▸ PROBLEM STATEMENT
The required output is a number: how many lines of the data below include the string "HtmlMinifyMiddleware".

((

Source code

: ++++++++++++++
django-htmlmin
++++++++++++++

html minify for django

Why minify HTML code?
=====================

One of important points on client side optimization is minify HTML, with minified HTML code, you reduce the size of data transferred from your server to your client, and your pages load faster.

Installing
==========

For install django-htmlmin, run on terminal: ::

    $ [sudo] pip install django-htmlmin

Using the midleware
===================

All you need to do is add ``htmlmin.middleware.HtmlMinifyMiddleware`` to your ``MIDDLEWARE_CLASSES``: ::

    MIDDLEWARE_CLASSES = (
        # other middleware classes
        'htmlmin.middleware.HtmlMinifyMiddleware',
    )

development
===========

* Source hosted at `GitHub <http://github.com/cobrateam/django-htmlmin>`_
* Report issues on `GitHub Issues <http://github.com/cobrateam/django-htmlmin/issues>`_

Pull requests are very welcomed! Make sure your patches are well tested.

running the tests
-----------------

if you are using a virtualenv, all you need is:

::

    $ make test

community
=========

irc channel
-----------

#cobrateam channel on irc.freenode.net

))

▸ TASK ANSWER
2